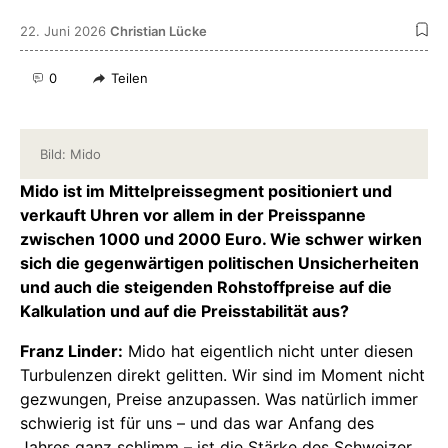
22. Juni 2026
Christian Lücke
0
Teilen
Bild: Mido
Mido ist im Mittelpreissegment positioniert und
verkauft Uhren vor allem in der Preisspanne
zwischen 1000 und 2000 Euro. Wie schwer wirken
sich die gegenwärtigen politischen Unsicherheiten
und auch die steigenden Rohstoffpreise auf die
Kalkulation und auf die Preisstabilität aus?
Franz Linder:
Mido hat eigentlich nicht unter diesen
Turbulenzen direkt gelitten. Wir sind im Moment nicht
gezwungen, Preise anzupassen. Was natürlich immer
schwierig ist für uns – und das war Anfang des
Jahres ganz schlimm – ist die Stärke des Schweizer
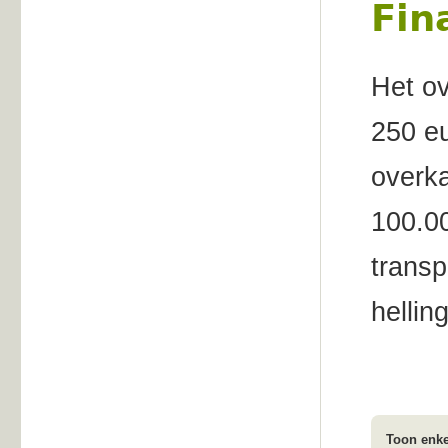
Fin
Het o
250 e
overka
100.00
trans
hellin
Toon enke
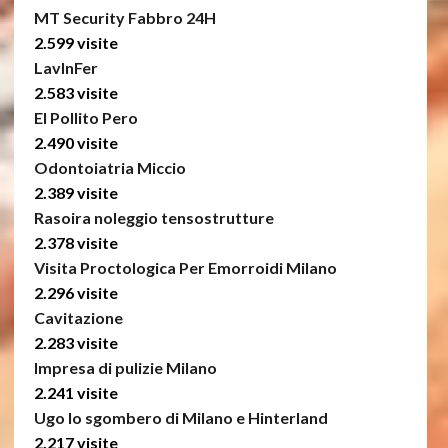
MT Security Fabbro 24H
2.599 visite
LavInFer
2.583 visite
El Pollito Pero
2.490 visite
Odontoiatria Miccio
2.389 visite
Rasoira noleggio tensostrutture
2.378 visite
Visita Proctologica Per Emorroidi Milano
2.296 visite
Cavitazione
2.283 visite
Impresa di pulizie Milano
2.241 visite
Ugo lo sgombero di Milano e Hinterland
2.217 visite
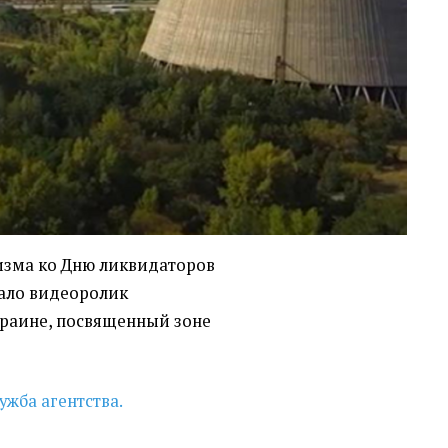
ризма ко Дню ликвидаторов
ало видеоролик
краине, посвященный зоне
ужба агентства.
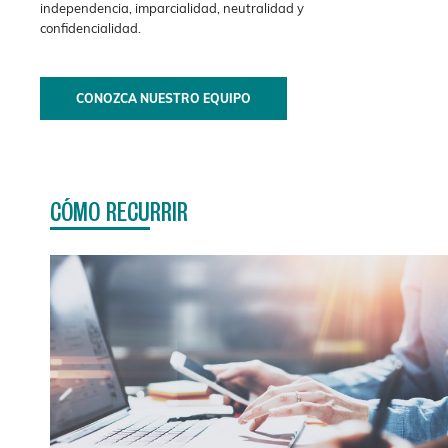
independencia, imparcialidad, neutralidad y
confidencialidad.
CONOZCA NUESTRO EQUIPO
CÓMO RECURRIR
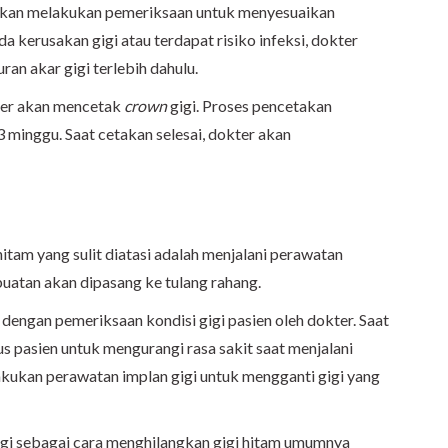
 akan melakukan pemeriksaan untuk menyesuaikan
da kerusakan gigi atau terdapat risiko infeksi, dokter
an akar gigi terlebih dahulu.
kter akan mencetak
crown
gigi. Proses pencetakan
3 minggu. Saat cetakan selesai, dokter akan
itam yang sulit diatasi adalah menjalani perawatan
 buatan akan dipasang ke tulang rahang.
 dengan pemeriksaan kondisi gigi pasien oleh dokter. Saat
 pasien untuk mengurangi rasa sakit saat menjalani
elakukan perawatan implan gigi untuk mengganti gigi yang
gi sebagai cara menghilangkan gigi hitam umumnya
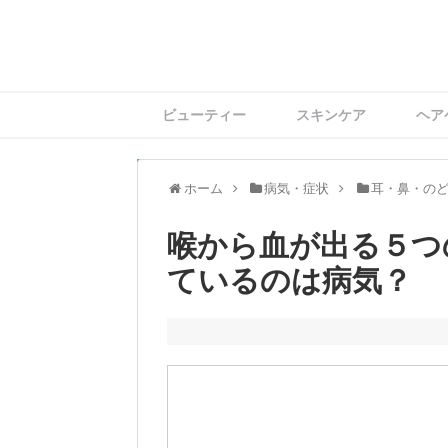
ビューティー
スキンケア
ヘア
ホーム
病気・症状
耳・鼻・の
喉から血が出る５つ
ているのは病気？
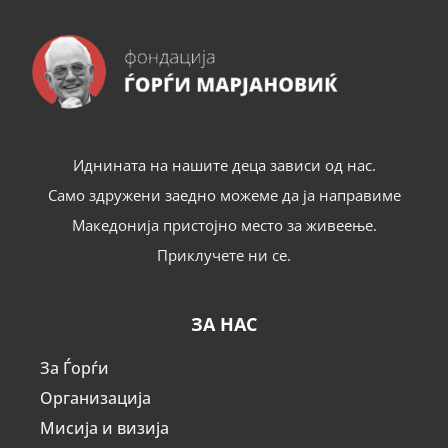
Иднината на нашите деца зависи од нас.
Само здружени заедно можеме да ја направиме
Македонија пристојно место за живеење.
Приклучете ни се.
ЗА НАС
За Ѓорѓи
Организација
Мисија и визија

-.-.-

Please count how many lines in the rows above contain the word "untuk", treating uppercase and lowercase as different, and reply with the number alone.

Response to this task:
3